| Задание 1 |
Определите, согласуются ли с отрывком письма утверждения (a) автор письма умеет гостить у других, (b) трилогию хотят получить именно на немецком языке, (c) трилогию прочитали около полугода назад. Для каждого ответьте «да» или «нет» и приведите решающие слова отрывка в точной цитате.
| Задание 2 |
Какую часть трилогии автор письма надеется получить в подарок от Анны Антоновны, согласно отрывку письма?
| Задание 3 |
Продолжите отрывок письма, начав сразу после его последнего предложения.

| Фрагмент документа |
Словом, люблю и помню, поздравляю и желаю, и в Чехию — рано или поздно — но вернусь непременно, и непременно — к Вам. Вы знаете, дорогая Анна Антоновна, я, обратно всей нашей семье, гостить не умею: дико томлюсь! Необходимостью собственной любезности и внешней благодарности, мыслями, а часто и вымыслами — что я — тягость, чужим распределением дня, всей чужой (хотя и доброй!) надо мной волей. А у Вас бы я гостить сумела, у Вас бы я даже не заметила, что гощу! К Вам бы я приехала домой, в мир Сигрид Унсет и ее героев, не только в их мир и в их век, но в их особую душевную страну, такую же достоверную как Норвегия на карте.
Я знаю что я оттуда. Я там всё узнаю. Я знаю что и Вы оттуда, я и Вáс там узнаю, я и это там в Вас узнаю. Мы с Вами люди одной породы, без всякого иносказания: горной. Люди гор. Суровые. Как было в России суровое полотно, суровый холст — из которого кому-то (не нам!) паруса. Которые не рвутся. (И вот — мысль: на парусах моих стихов все выплывут в открытое море, кроме меня. Ибо я только ткач, ткач, который сидит.)
Сигрид Унсет. Sigrid Unsed: Der Kranz — Die Frau — Das Kreuz.[990] И вот — внезапное озарение: кто же мне подарит эти книги как не Вы, которая их — почти что писали и совсем жили?! Не все. Вторую часть: die Frau. Первую мне, я почти уверена, подарит один здешний молодой поэт,[991] к<отор>ый был в VII кл<ассе> Тшебовской гимн<азии>, когда Аля поступила в 1 кл<асс>. Еще совсем не поэт: только начинает учиться рифмовать, но — благородное сердце, без чего поэта — нет. У нас с ним общая любовь — Рильке, с той разницей, что его любимая вещь — Cornet,[992] т. е. его собственный юношеский возраст. До всего Р<ильке> ему остается расти всю жизнь, а м. б. и несколько. — Вот на этого рильковского читателя (горячо любит мои стихи) у меня и надежда, что подарит 1 ч<асть> der Kranz. Хочу непременно по-немецки, на франц<узском> эта вещь просто не мыслится. Читала я трилогию два года с лишним назад, жила ее. А просила подарить уже два раза — и оба раза безнадежно: первый человек просто не отозвался, второй пообещал — и всё. Знаю, что все три тома продаются отдельно, глазами видела здесь, в немецком магаз<ине>, и естественно не могла купить. Мы в полной нищете, за кв<артиру> не плачено (послали из 1300 фр<анков> — 700 фр<анков>, пока, хозяйка вернула обратно, желая сразу всё, естественно начали тратить, ибо жить не на что, чехи не пишут и не шлют, литер<атурный> отдел В<оли> России кончился, печататься негде, С<ергей> Я<ковлевич> без работы, ищет, обещают — ах!). Но вот потому-то, из-за того-то и хочу трилогию, чтобы рядом с этой жизнью шла другая жизнь: моя!

Сохранённые записи данных:
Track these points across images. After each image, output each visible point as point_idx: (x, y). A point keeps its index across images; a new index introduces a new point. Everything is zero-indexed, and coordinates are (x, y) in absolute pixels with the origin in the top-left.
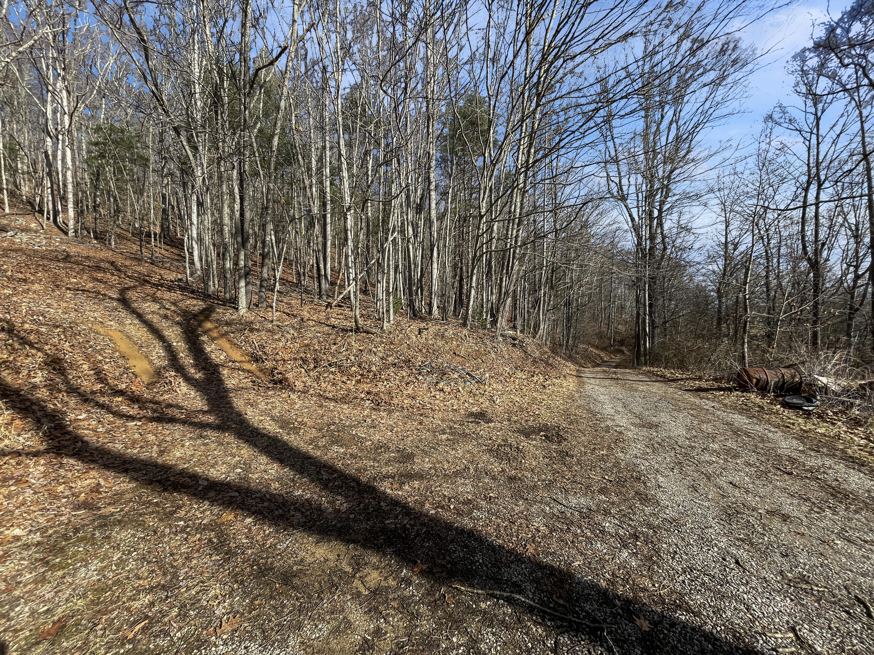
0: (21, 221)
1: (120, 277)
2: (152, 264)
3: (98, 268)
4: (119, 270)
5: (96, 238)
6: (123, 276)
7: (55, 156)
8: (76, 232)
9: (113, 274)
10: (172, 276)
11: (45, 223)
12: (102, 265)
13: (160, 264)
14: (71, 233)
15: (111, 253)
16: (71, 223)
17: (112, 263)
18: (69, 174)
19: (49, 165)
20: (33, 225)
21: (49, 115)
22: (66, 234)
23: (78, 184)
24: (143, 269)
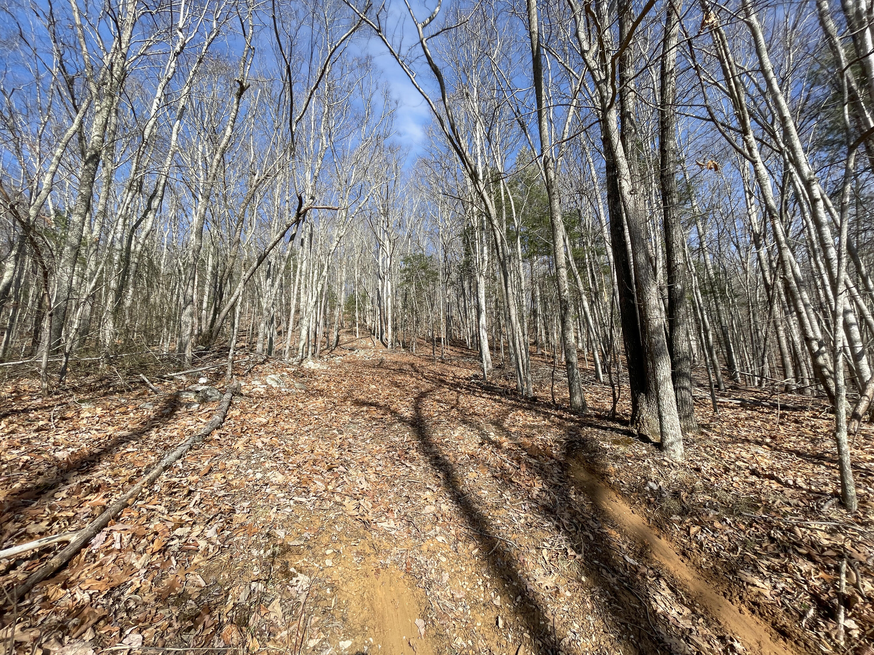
0: (364, 342)
1: (418, 379)
2: (442, 362)
3: (401, 371)
4: (417, 371)
5: (404, 347)
6: (420, 377)
7: (382, 291)
8: (392, 344)
9: (412, 376)
10: (464, 373)
11: (375, 340)
12: (405, 367)
13: (449, 362)
14: (389, 346)
15: (412, 357)
16: (389, 338)
17: (412, 365)
18: (389, 300)
19: (379, 298)
20: (370, 344)
21: (380, 264)
22: (387, 347)
23: (394, 307)
24: (437, 368)
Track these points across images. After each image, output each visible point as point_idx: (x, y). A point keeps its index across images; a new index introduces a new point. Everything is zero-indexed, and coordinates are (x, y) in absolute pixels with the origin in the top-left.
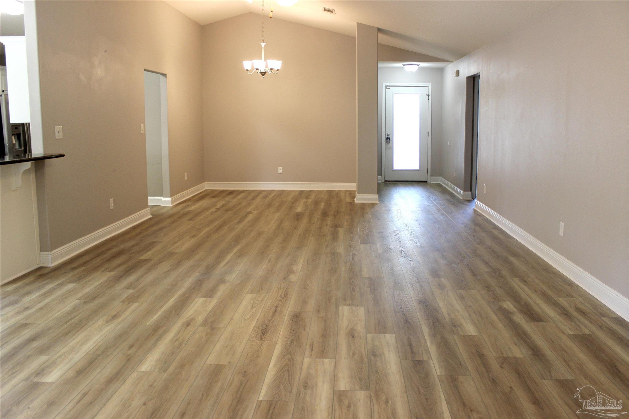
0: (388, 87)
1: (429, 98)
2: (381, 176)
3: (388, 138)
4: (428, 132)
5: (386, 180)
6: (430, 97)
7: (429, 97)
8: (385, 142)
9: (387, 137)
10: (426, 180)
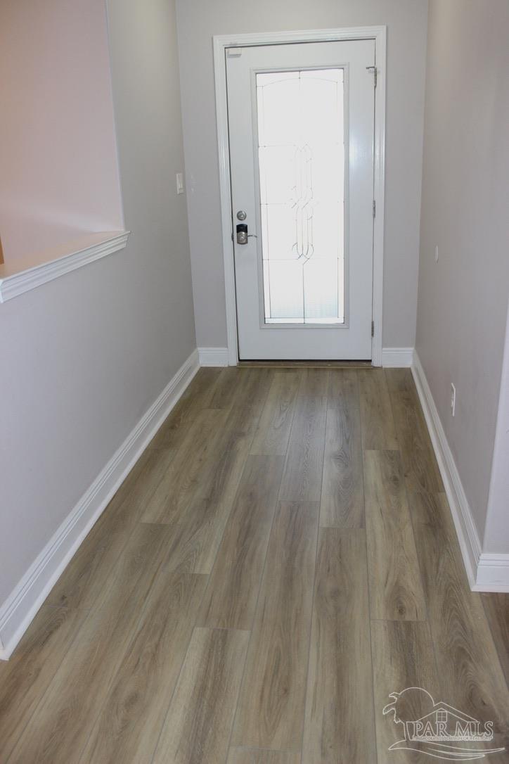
0: (232, 51)
1: (376, 79)
2: (227, 347)
3: (242, 228)
4: (374, 202)
5: (241, 358)
6: (381, 78)
7: (376, 75)
8: (233, 238)
9: (237, 222)
10: (370, 359)
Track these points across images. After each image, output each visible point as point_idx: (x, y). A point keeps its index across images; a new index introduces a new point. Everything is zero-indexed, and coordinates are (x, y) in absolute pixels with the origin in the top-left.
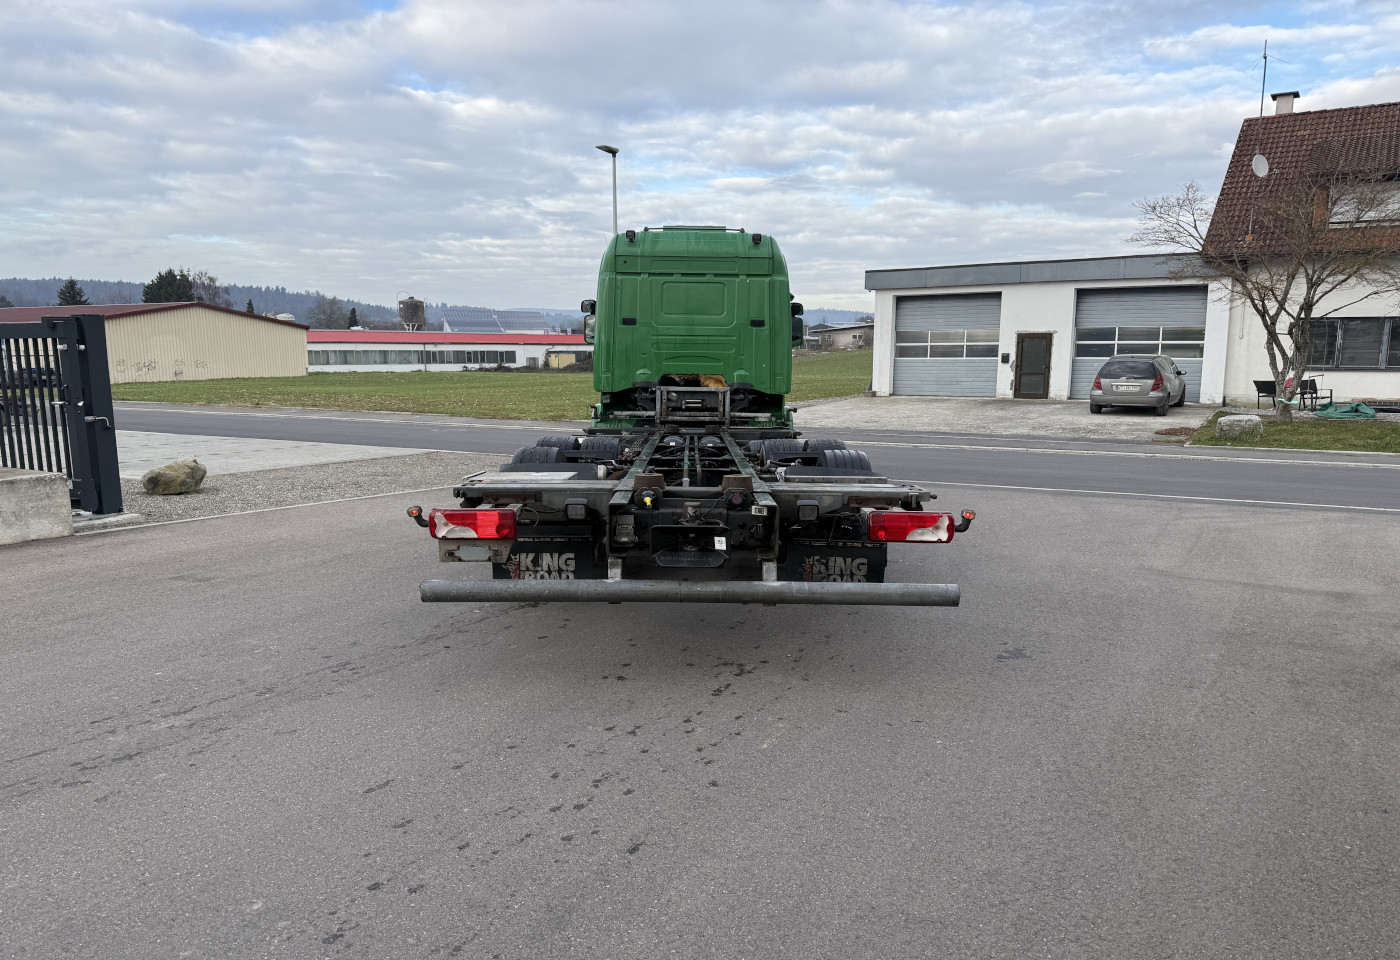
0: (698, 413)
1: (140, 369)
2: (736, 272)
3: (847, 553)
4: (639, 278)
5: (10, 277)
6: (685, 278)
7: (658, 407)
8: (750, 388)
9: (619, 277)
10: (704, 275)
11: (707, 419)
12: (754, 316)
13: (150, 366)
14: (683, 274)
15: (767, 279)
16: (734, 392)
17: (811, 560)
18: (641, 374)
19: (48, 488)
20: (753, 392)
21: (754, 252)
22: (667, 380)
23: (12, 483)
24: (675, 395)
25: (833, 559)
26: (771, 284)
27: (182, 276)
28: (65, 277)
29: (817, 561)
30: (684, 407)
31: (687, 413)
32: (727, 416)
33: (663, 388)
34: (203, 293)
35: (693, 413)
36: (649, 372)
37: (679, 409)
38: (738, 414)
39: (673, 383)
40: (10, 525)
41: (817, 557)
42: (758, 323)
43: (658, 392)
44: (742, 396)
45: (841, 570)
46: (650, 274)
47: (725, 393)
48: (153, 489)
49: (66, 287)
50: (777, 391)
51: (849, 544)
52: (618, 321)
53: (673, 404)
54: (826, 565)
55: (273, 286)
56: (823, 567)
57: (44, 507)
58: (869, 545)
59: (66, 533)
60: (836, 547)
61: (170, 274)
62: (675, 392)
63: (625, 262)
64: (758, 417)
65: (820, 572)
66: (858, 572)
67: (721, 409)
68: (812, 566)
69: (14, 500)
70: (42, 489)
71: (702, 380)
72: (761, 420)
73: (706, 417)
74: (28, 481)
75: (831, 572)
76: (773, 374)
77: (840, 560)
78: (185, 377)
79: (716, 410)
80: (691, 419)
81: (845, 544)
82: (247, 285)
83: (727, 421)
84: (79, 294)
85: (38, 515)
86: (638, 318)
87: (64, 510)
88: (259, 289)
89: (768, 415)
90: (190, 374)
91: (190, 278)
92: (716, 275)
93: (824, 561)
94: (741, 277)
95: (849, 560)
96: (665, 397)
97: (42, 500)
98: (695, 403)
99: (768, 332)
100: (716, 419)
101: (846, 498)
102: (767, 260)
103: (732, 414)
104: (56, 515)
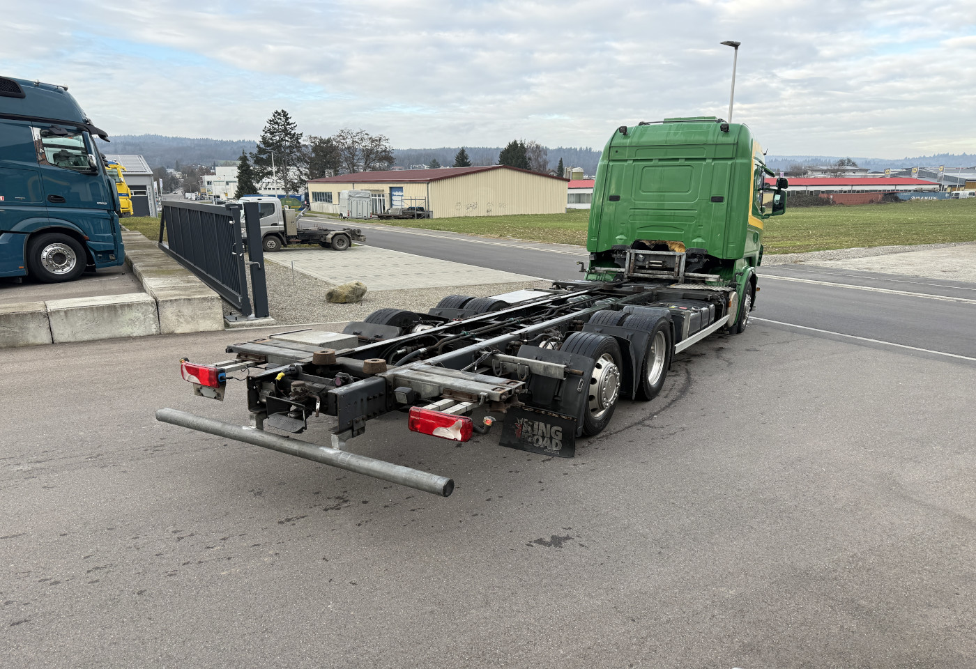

| Ответ 1 |
(a) Нет: «гостить не умею: дико томлюсь!»
(b) Да: «Хочу непременно по-немецки».
(c) Нет: «Читала я трилогию два года с лишним назад».

| Ответ 2 |
Вторую часть — die Frau.

| Ответ 3 |
О Kristin Laurinstochter мечтаю третий год, сейчас эта мечта дошла до тоски.[993] Половину бы своих книг (у меня есть очень хорошие!) за нее отдала.
21-го был мой доклад «Поэт и Время». В зале ни одного свободного места, слушатели очень расположенные, хоть говорила я резкие правды. Характерно, что из всех приглашенных[994] для обмена мнений людей старшего поколения, всех представителей времени (философов или возле) пришел только шахматист и ли-тер<атурный> критик Зноско-Боровский.[995] Ни одного философа, ни одного критика. Только поэты. Трогательно выступал (из публики) старичок Сергей Яблоновский[996] (лет за семьдесят), увидевший во мне (и в моем докладе) — свет — правдивость — бесстрашие (его слова). Очень горяч был молодой поэт А. Эйснер… <…>
8-го апреля 1932 г.
Clamart (Seine) 101,
Rue Condorcel
Дорогая Анна Антоновна,
Как видите новый адрес, то есть конец одной жизни и начало другой. Выехали и въехали 31-го марта, переезжали, вернее — перетаскивались по вчерашний день. Причина переезда — невозможность платить прежнюю цену, наша новая квартира на 1200 фр<анков> в год дешевле, самая дешевая из всех виденных в Медоне и в Кламаре — на комнату (мою) меньше, и без ванной, словом 21/2 комнаты и кухня. Половина — то место где мой стол и книги, но постель не вмещается, сплю в кухне, большой и светлой… <…>
…В Медоне мы прожили пять лет. В Медоне вырос Мур. В Медоне в трех минутах был лес и в трех — вокзал. В Медоне на десять домов девять старых. В Медоне когда-то охотились короли.
Кламар новый, плоский и скучный. С трамваем. С важными лавками. Может быть — придется полюбить, но… <>
…Кончаю свою бесконечную статью «Искусство при свете совести», прерванную месячным (разработка, укладка, раскладка, чистка двух домов) переездом. Может быть пойдет в Современных Записках, об этом старается А. Эйснер, с которым я только недавно познакомилась и который мне решительно нравится. Смесь ребячества и настоящего самобытного ума. Лично — скромен, что дороже дорогого. Ко мне, неизвестно за что и почему, добр, всё пытается устроить мою рукопись… <…>
16-го окт<ября> 1932 г Кламар,
.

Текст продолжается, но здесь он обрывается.